Rufisque – Préavis de grève sur la table du Mitta : Les syndicats routiers foncent sur un 28 mars sans transport.

 

Avis de tempête sur les routes sénégalaises. Mécontente de la gestion du ministre Yankhoba Diémé, la Fstrs brandit la menace d’un blocage national dès le 28 mars. Des visites techniques des minicars à la levée de l’interdiction de circuler la nuit, les transporteurs exigent des réponses concrètes face à ce qu’ils qualifient de «désorganisation avancée» du secteur.

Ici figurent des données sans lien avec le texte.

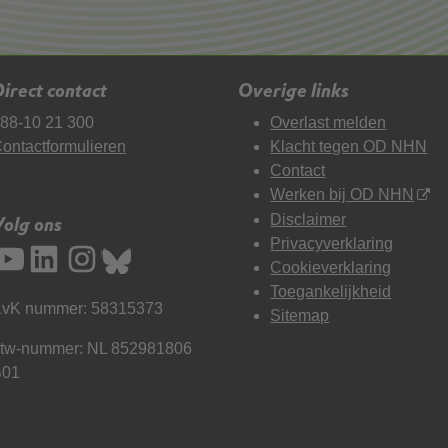
irect contact
Overige links
88-10 21 300
Overlast melden
ontactformulieren
Klacht tegen OD NHN
Contact
Werken bij OD NHN
Disclaimer
Volg ons
Privacyverklaring
Cookieverklaring
Toegankelijkheid
vK nummer: 58315373
Sitemap
tw-nummer: NL 852981806
B01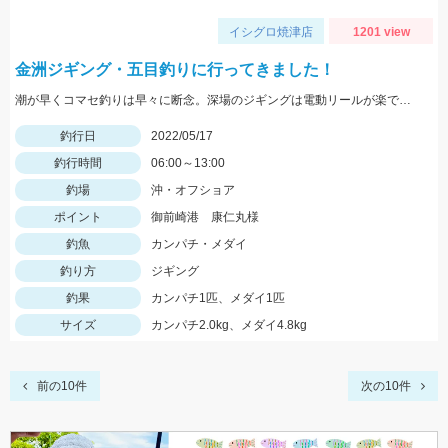
イシグロ焼津店
1201 view
金洲ジギング・五目釣りに行ってきました！
潮が早くコマセ釣りは早々に断念。深場のジギングは電動リールが楽でした。
釣行日
2022/05/17
釣行時間
06:00～13:00
釣場
沖・オフショア
ポイント
御前崎港 康仁丸様
釣魚
カンパチ・メダイ
釣り方
ジギング
釣果
カンパチ1匹、メダイ1匹
サイズ
カンパチ2.0kg、メダイ4.8kg
前の10件
次の10件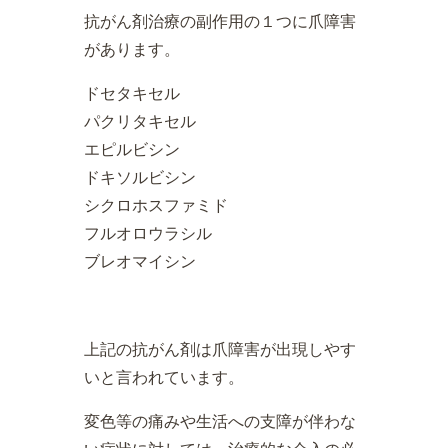
抗がん剤治療の副作用の１つに爪障害
があります。
ドセタキセル
パクリタキセル
エピルビシン
ドキソルビシン
シクロホスファミド
フルオロウラシル
ブレオマイシン
上記の抗がん剤は爪障害が出現しやす
いと言われています。
変色等の痛みや生活への支障が伴わな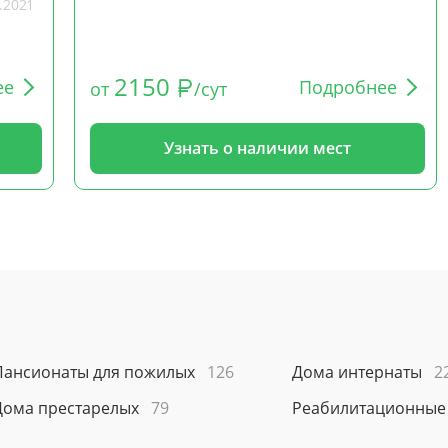
.2021
2150
ее
Подробнее
от
/сут
Узнать о наличии мест
Пансионаты для пожилых
126
Дома интернаты
2
Дома престарелых
79
Реабилитационные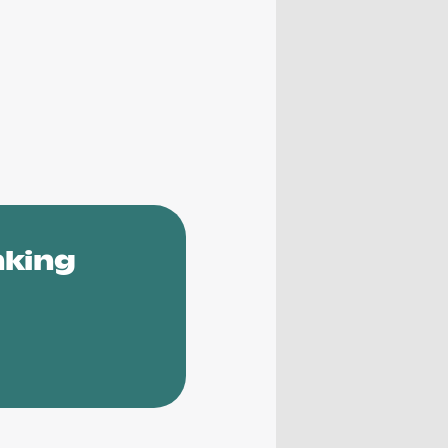
nking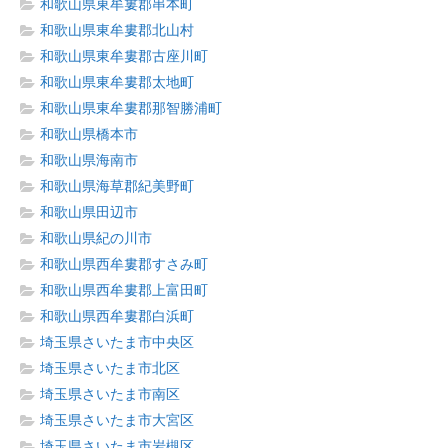
和歌山県東牟婁郡串本町
和歌山県東牟婁郡北山村
和歌山県東牟婁郡古座川町
和歌山県東牟婁郡太地町
和歌山県東牟婁郡那智勝浦町
和歌山県橋本市
和歌山県海南市
和歌山県海草郡紀美野町
和歌山県田辺市
和歌山県紀の川市
和歌山県西牟婁郡すさみ町
和歌山県西牟婁郡上富田町
和歌山県西牟婁郡白浜町
埼玉県さいたま市中央区
埼玉県さいたま市北区
埼玉県さいたま市南区
埼玉県さいたま市大宮区
埼玉県さいたま市岩槻区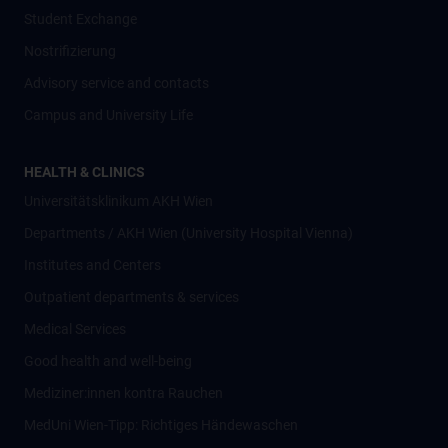
Student Exchange
Nostrifizierung
Advisory service and contacts
Campus and University Life
HEALTH & CLINICS
Universitätsklinikum AKH Wien
Departments / AKH Wien (University Hospital Vienna)
Institutes and Centers
Outpatient departments & services
Medical Services
Good health and well-being
Mediziner:innen kontra Rauchen
MedUni Wien-Tipp: Richtiges Händewaschen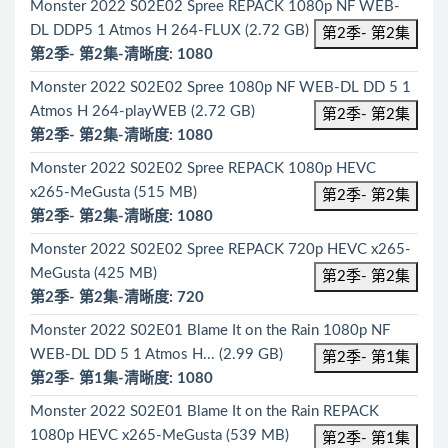
Monster 2022 S02E02 Spree REPACK 1080p NF WEB-
DL DDP5 1 Atmos H 264-FLUX (2.72 GB)
第2季- 第2集
第2季- 第2集-清晰度: 1080
Monster 2022 S02E02 Spree 1080p NF WEB-DL DD 5 1
Atmos H 264-playWEB (2.72 GB)
第2季- 第2集
第2季- 第2集-清晰度: 1080
Monster 2022 S02E02 Spree REPACK 1080p HEVC
x265-MeGusta (515 MB)
第2季- 第2集
第2季- 第2集-清晰度: 1080
Monster 2022 S02E02 Spree REPACK 720p HEVC x265-
MeGusta (425 MB)
第2季- 第2集
第2季- 第2集-清晰度: 720
Monster 2022 S02E01 Blame It on the Rain 1080p NF
WEB-DL DD 5 1 Atmos H... (2.99 GB)
第2季- 第1集
第2季- 第1集-清晰度: 1080
Monster 2022 S02E01 Blame It on the Rain REPACK
1080p HEVC x265-MeGusta (539 MB)
第2季- 第1集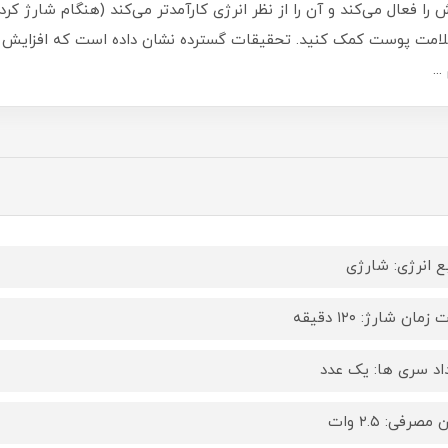
 فعال می‌کند و آن را از نظر انرژی کارآمدتر می‌کند (هنگام شارژ کردن
لامت پوست کمک کنید. تحقیقات گسترده نشان داده است که افزایش 
..
ع انرژی: شارژی
زمان شارژ: ۱۲۰ دقیقه
اد سری ها: یک عدد
 مصرفی: ۲.۵ وات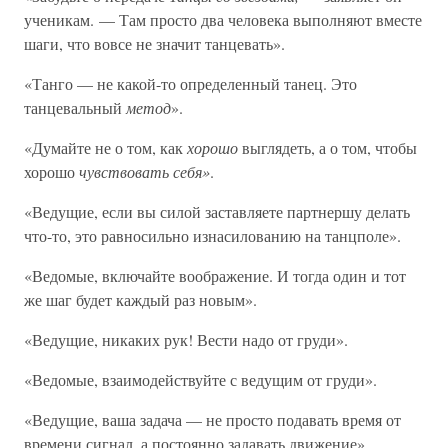
ученикам. — Там просто два человека выполняют вместе
шаги, что вовсе не значит танцевать».
«Танго — не какой-то определенный танец. Это
танцевальный
метод
».
«Думайте не о том, как
хорошо
выглядеть, а о том, чтобы
хорошо
чувствовать себя»
.
«Ведущие, если вы силой заставляете партнершу делать
что-то, это равносильно изнасилованию на танцполе».
«Ведомые, включайте воображение. И тогда один и тот
же шаг будет каждый раз новым».
«Ведущие, никаких рук! Вести надо от груди».
«Ведомые, взаимодействуйте с ведущим от груди».
«Ведущие, ваша задача — не просто подавать время от
времени сигнал, а постоянно задавать движение».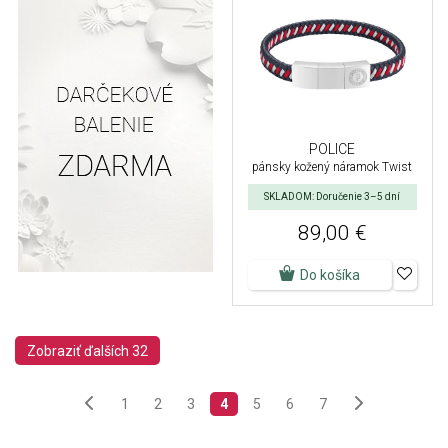
POLICE
pánsky kožený náramok Twist
SKLADOM: Doručenie 3–5 dní
89,00 €
Do košíka
Zobraziť ďalších 32
1
2
3
4
5
6
7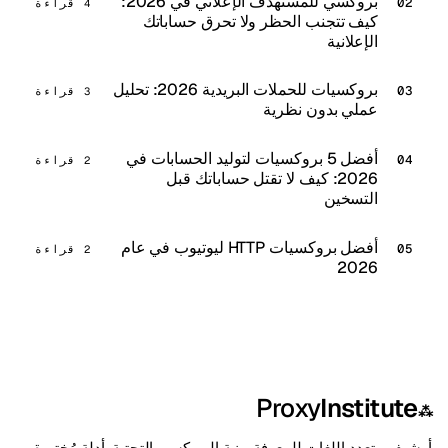
بروكسي للمستهدف الإعلاني في 2026:
4 قراءة
كيف تتجنب الحظر ولا تحرق حساباتك
الإعلانية
بروكسيات للحملات البريدية 2026: تحليل
3 قراءة
عملي بدون نظرية
أفضل 5 بروكسيات لتوليد الحسابات في
2 قراءة
2026: كيف لا تقتل حساباتك قبل
التسخين
أفضل بروكسيات HTTP ليوتيوب في عام
2 قراءة
2026
Proxy
Institute
⁂
أرشيف متعدد اللغات للمعرفة ببنية البروكسي التحتية. أدلة مُختبرة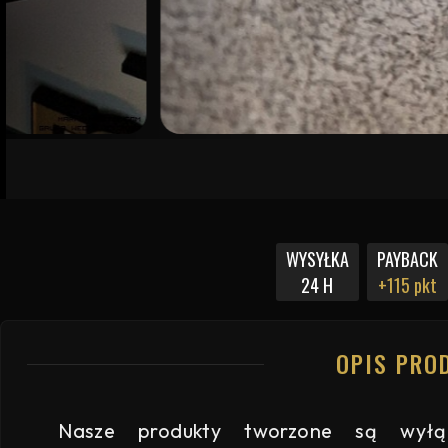
WYSYŁKA
PAYBACK
24 H
+115 pkt
OPIS PRO
Nasze produkty tworzone są wyłąc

Par Alioune Badara NDIAYE – La Fédération des syndicats des transports routiers du Séné­gal (Fstrs) menace de paralyser son secteur d’activité à partir du 28 mars. Elle a transmis en ce sens, mercredi, un préavis de grève au ministre des Transports terrestres et aériens, Yankhoba Diémé, que les 14 syndicats signataires accusent de travailler à la désorganisation avancée des systèmes de transport, ainsi qu’à une prise de mesures non consensuelles. «Depuis son installation, on n’a pas vu le ministre des Transports recevoir un acteur du secteur ; en tout cas, moi, je n’en ai pas eu connaissance. Il nous a appelés hier, mais c’était juste pour donner une information», a décrié, vendredi, Alassane Ndoye, à l’occasion d’un point de presse organisé par la Fstrs. «Nous avons déposé un préavis pour le 28 mars à 00h, pour une durée de 72 heures renouvelable, et nous demandons à tous les chauffeurs, transporteurs et autres acteurs de montrer au ministre Yankhoba Diémé que ce qu’il veut faire dans le transport, nous ne l’accepterons pas», a poursuivi Ndoye, Secrétaire général national du Syndicat des travailleurs des transports routiers du Sénégal.
Annulation de la convocation des 6886 minicars «Cheikhou chérifou» pour une visite technique à Dakar, levée de l’interdiction de circulation de 00h à 5h du matin pour les véhicules de transport en commun, fin des tracasseries routières systématiques et des incohérences lors des mutations à la Douane et à la Direction générale des transports routiers, abrogation du décret 847 du 28-3- 2024 sont, entre autres, les points de revendications des syndicalistes. «Ce que nous demandons, c’est que l’Etat prenne conscience que nous sommes des citoyens sénégalais. Rien ne peut se faire sans nous», a souligné, de son côté, Fallou Samb, Secrétaire général du Syndicat des professionnels des trans­ports routiers, regrettant la démarche actuelle de l’Etat dans le secteur. «Quand on prend des mesures sur le transport, il faut impliquer les acteurs, les écouter et prendre en compte leurs préoccupations. Je crois que tout a été déjà dit lors des Etats généraux du transport. Ce qui doit suivre, c’est l’application, mais on ne peut pas appliquer une partie et laisser l’autre», a-t-il dit, faisant allusion aux six points pas encore validés sur le total de recommandations issues des Etats généraux du transport. «Chaque fois qu’on transporte des passagers, la majeure partie de ce que nous avons gagné au niveau des gares routières est distribuée sur les routes, avant d’arriver à destination», a-t-il aussi déploré sur la question des tracasseries. La Fstrs en appelle ainsi à la mobilisation de tous. «Ce que nous avons déposé, c’est pour 72 heures, mais si on n’a pas gain de cause, on va le renouveler», a brandi M. Ndoye, faisant savoir qu’ils restent ouverts au dialogue.